Material shown:
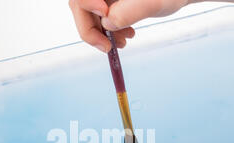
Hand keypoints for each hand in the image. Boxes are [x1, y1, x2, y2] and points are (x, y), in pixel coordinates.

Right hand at [69, 0, 190, 51]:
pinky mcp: (108, 2)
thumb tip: (107, 23)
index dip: (87, 6)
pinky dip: (108, 30)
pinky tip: (126, 35)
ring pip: (88, 13)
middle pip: (80, 5)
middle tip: (108, 47)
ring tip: (124, 42)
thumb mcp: (153, 3)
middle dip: (92, 29)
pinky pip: (98, 17)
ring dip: (102, 33)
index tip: (106, 17)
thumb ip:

Task objective:
Exactly the lines from the one containing "thumb mcp: (153, 3)" to the final line of the entries must be restated, and no others.

Solution for this problem:
thumb mcp: (153, 3)
middle dip: (92, 29)
pinky pip: (98, 17)
ring dip: (102, 33)
index tip: (106, 17)
thumb ip:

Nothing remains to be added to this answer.